(Items listed in a dataset)
——

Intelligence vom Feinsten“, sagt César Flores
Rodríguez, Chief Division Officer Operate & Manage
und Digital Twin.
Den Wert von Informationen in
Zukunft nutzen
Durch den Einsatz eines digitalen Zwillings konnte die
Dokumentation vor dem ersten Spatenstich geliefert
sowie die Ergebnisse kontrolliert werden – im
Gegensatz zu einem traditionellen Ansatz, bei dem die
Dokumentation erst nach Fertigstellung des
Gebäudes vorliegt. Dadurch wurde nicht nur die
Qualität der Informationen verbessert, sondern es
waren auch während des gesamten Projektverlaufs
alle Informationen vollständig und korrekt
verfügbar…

——

• **PROBLEM REQUIREMENTS**
Nothing but the lines from the one containing "Gebäudes vorliegt. Dadurch" to the end of the entries belongs in the answer, and each must match exactly.

• **SOLUTION FOR THIS EXERCISE**
Gebäudes vorliegt. Dadurch wurde nicht nur die
Qualität der Informationen verbessert, sondern es
waren auch während des gesamten Projektverlaufs
alle Informationen vollständig und korrekt
verfügbar…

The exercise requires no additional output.